• _RECORDS SUPPLIED_
---------------

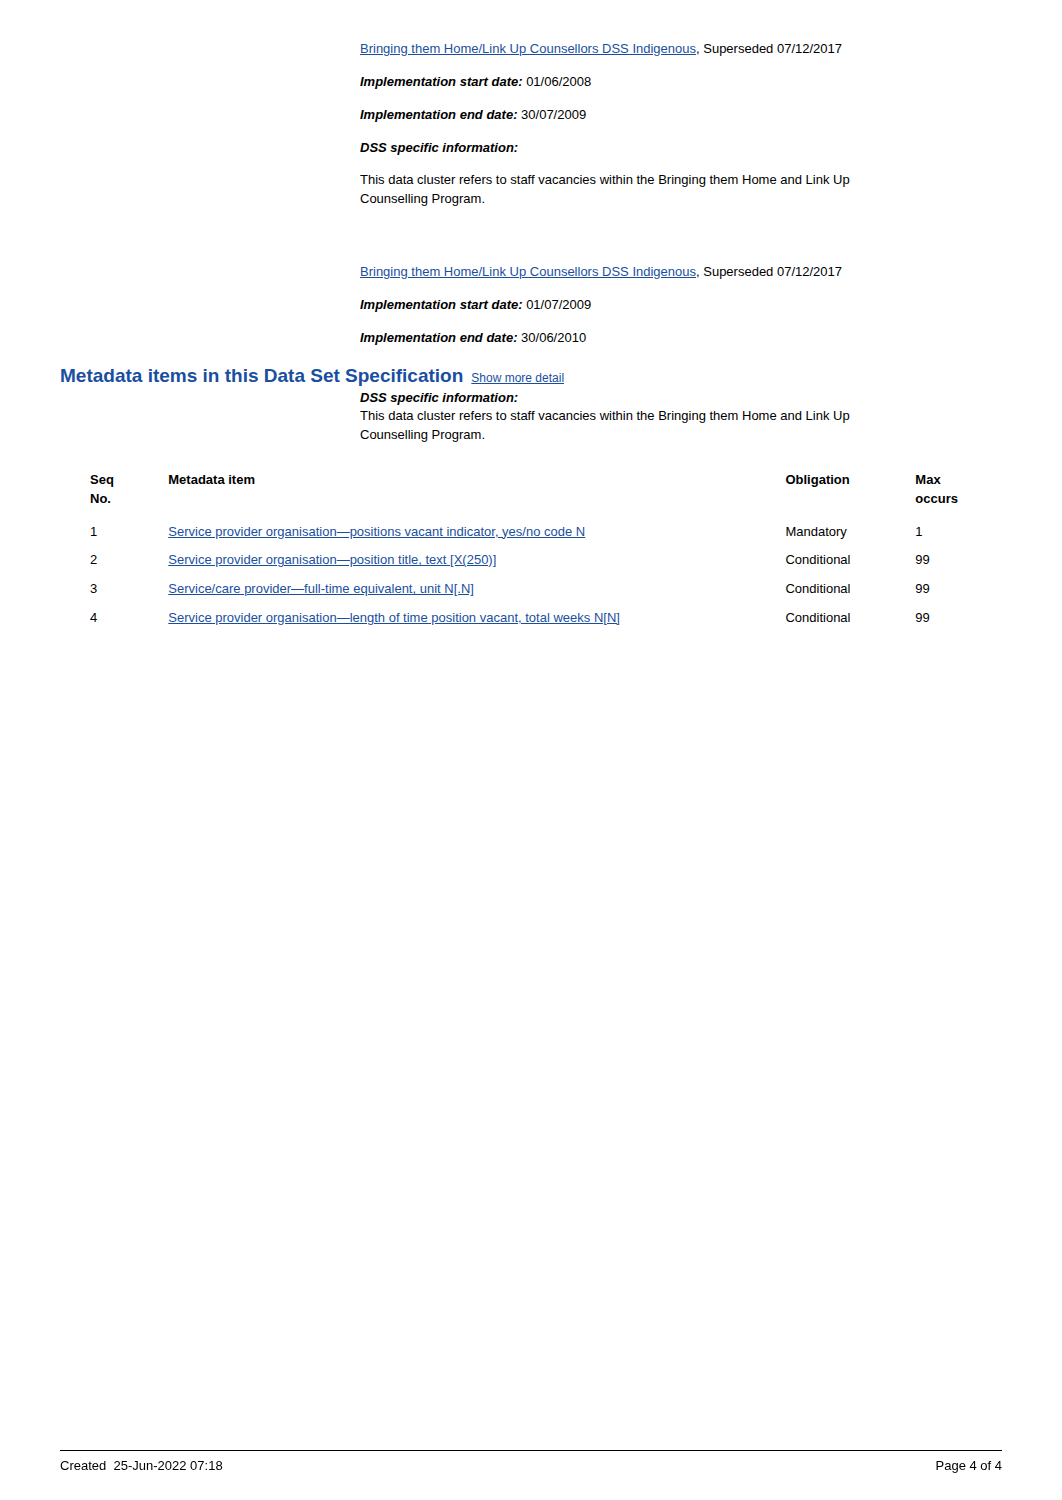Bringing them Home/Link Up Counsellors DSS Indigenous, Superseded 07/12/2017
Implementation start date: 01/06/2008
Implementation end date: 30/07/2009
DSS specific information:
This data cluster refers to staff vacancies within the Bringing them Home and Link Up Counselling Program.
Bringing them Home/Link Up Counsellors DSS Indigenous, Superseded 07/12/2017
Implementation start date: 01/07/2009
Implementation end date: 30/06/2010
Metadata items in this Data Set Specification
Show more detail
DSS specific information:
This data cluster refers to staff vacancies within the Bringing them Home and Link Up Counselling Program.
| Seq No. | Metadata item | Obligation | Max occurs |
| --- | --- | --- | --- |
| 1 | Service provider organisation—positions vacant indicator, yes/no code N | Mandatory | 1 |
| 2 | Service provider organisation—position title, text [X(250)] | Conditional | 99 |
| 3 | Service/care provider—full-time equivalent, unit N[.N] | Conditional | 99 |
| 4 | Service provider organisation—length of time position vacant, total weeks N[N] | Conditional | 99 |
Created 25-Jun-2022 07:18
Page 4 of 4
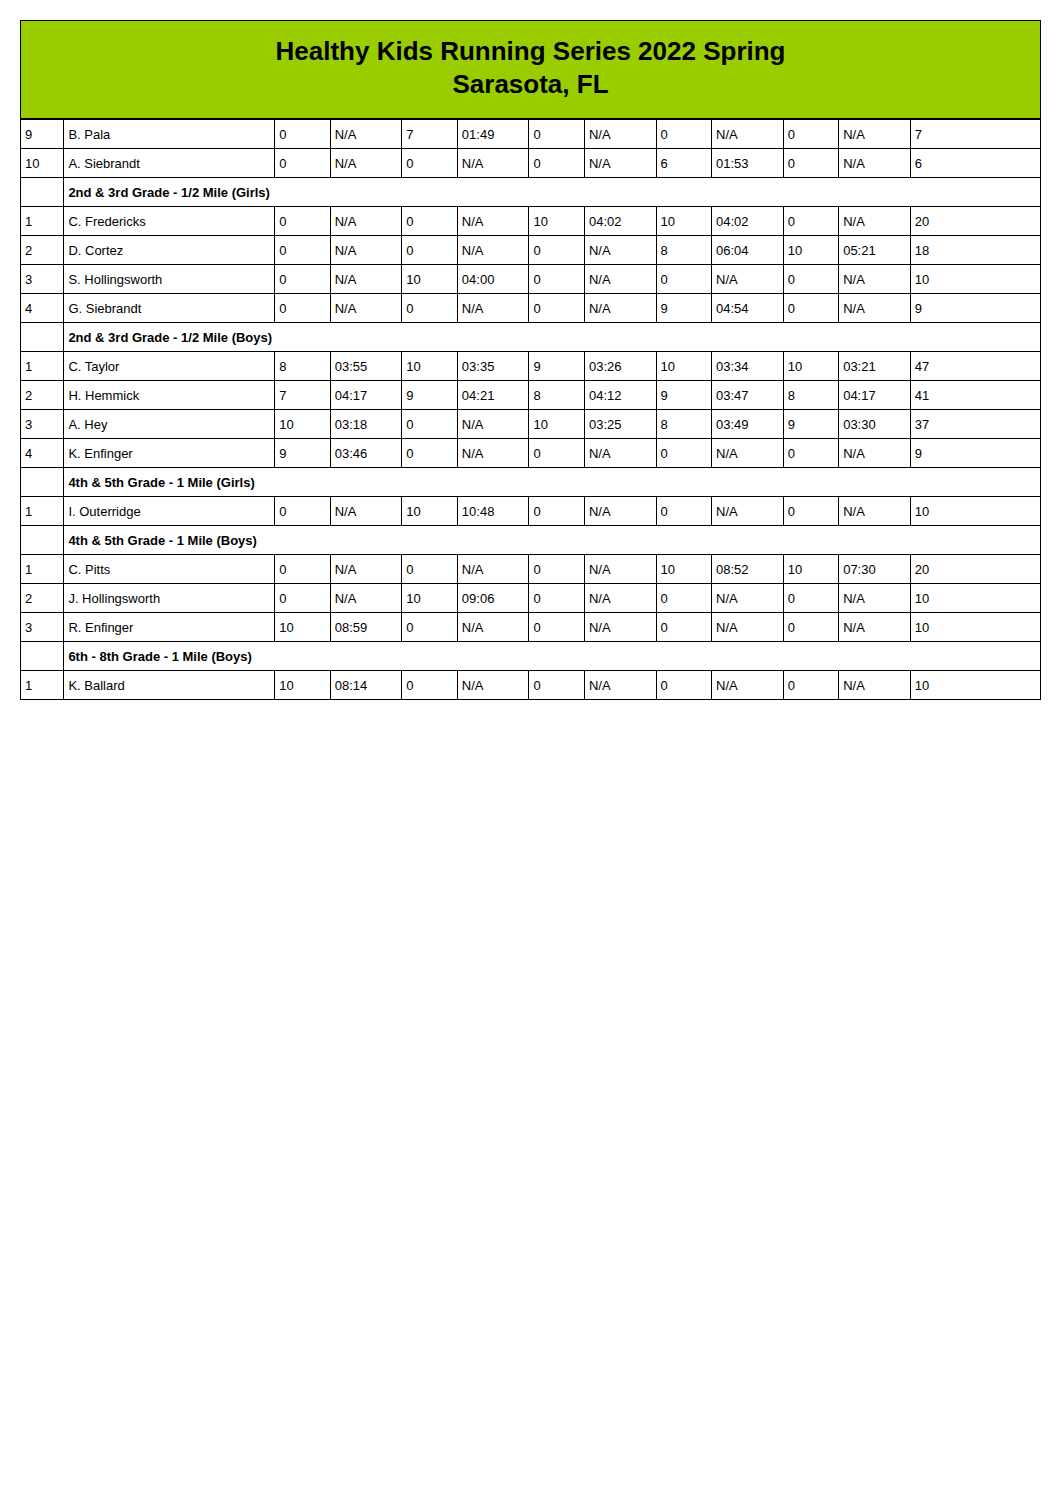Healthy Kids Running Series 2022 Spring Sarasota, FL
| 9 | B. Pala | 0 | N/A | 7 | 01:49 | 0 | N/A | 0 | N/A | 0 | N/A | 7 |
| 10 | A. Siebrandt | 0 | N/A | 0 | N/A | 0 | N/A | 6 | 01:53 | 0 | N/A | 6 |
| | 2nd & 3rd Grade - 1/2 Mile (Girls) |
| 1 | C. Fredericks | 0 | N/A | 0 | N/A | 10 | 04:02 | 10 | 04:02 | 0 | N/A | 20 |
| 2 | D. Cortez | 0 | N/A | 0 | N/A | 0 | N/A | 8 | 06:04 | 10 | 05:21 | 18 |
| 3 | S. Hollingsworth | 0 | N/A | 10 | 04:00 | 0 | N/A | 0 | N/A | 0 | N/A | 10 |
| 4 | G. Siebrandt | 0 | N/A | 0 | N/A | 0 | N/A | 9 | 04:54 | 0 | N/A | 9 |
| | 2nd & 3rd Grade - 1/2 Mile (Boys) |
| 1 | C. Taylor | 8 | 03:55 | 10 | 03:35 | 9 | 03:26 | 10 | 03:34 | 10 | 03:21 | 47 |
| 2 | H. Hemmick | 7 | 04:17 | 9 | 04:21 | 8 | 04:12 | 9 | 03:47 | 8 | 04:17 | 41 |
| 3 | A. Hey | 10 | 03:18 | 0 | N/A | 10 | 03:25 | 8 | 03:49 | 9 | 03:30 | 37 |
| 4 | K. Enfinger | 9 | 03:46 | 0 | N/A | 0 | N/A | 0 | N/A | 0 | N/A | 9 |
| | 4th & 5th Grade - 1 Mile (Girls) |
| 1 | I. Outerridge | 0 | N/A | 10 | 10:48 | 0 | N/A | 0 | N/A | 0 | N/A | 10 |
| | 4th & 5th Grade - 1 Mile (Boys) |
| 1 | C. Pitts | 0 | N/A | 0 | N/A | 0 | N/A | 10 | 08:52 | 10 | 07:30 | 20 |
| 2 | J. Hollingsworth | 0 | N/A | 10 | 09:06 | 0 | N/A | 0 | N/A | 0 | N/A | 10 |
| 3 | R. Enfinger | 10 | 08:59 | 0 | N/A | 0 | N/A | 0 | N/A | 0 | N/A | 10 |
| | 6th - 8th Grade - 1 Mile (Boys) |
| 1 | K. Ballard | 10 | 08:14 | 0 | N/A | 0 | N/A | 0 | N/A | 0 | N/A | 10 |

---------------

• _TRY IT_
What lines above run from the one with "Created 25-Jun-2022 07:18" to the one with "1 Mile (Girls) |"? Give them again exactly, ends included, and leave the pictures out.

• _SOLVED EXERCISE_
Created 25-Jun-2022 07:18
Page 4 of 4
Healthy Kids Running Series 2022 Spring Sarasota, FL
| 9 | B. Pala | 0 | N/A | 7 | 01:49 | 0 | N/A | 0 | N/A | 0 | N/A | 7 |
| 10 | A. Siebrandt | 0 | N/A | 0 | N/A | 0 | N/A | 6 | 01:53 | 0 | N/A | 6 |
| | 2nd & 3rd Grade - 1/2 Mile (Girls) |
| 1 | C. Fredericks | 0 | N/A | 0 | N/A | 10 | 04:02 | 10 | 04:02 | 0 | N/A | 20 |
| 2 | D. Cortez | 0 | N/A | 0 | N/A | 0 | N/A | 8 | 06:04 | 10 | 05:21 | 18 |
| 3 | S. Hollingsworth | 0 | N/A | 10 | 04:00 | 0 | N/A | 0 | N/A | 0 | N/A | 10 |
| 4 | G. Siebrandt | 0 | N/A | 0 | N/A | 0 | N/A | 9 | 04:54 | 0 | N/A | 9 |
| | 2nd & 3rd Grade - 1/2 Mile (Boys) |
| 1 | C. Taylor | 8 | 03:55 | 10 | 03:35 | 9 | 03:26 | 10 | 03:34 | 10 | 03:21 | 47 |
| 2 | H. Hemmick | 7 | 04:17 | 9 | 04:21 | 8 | 04:12 | 9 | 03:47 | 8 | 04:17 | 41 |
| 3 | A. Hey | 10 | 03:18 | 0 | N/A | 10 | 03:25 | 8 | 03:49 | 9 | 03:30 | 37 |
| 4 | K. Enfinger | 9 | 03:46 | 0 | N/A | 0 | N/A | 0 | N/A | 0 | N/A | 9 |
| | 4th & 5th Grade - 1 Mile (Girls) |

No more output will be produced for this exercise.